▶ [SUPPLIED RECORDS]
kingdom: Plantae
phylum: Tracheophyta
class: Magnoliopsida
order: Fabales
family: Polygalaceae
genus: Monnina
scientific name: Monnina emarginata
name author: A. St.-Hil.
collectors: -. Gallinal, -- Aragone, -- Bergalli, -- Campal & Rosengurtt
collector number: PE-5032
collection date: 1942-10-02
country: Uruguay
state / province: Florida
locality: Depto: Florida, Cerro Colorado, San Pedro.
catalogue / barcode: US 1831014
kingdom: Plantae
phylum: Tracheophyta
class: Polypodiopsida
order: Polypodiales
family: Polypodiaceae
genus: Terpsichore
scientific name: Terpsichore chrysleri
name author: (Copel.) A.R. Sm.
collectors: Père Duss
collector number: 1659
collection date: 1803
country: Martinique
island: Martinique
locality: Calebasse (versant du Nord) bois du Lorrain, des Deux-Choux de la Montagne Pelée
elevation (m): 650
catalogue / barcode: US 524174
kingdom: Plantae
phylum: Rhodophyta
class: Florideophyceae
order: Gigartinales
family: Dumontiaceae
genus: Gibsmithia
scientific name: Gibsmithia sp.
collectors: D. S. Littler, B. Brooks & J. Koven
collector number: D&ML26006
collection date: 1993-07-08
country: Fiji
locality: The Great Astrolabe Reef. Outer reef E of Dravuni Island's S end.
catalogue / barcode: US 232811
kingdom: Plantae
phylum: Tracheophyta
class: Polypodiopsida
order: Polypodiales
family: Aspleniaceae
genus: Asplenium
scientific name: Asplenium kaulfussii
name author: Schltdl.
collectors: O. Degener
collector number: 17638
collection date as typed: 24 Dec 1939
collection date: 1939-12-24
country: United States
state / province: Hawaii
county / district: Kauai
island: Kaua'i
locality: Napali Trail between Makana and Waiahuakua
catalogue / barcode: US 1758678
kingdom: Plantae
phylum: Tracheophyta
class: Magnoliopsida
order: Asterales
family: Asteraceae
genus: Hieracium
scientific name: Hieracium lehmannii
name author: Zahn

▶ [WHAT IS ASKED]
Reproduce verbatim the stretch of the items from the line containing "state / province: Florida" through the line containing "catalogue / barcode: US 232811", including both of those lines.

▶ [FINAL RESULT]
state / province: Florida
locality: Depto: Florida, Cerro Colorado, San Pedro.
catalogue / barcode: US 1831014
kingdom: Plantae
phylum: Tracheophyta
class: Polypodiopsida
order: Polypodiales
family: Polypodiaceae
genus: Terpsichore
scientific name: Terpsichore chrysleri
name author: (Copel.) A.R. Sm.
collectors: Père Duss
collector number: 1659
collection date: 1803
country: Martinique
island: Martinique
locality: Calebasse (versant du Nord) bois du Lorrain, des Deux-Choux de la Montagne Pelée
elevation (m): 650
catalogue / barcode: US 524174
kingdom: Plantae
phylum: Rhodophyta
class: Florideophyceae
order: Gigartinales
family: Dumontiaceae
genus: Gibsmithia
scientific name: Gibsmithia sp.
collectors: D. S. Littler, B. Brooks & J. Koven
collector number: D&ML26006
collection date: 1993-07-08
country: Fiji
locality: The Great Astrolabe Reef. Outer reef E of Dravuni Island's S end.
catalogue / barcode: US 232811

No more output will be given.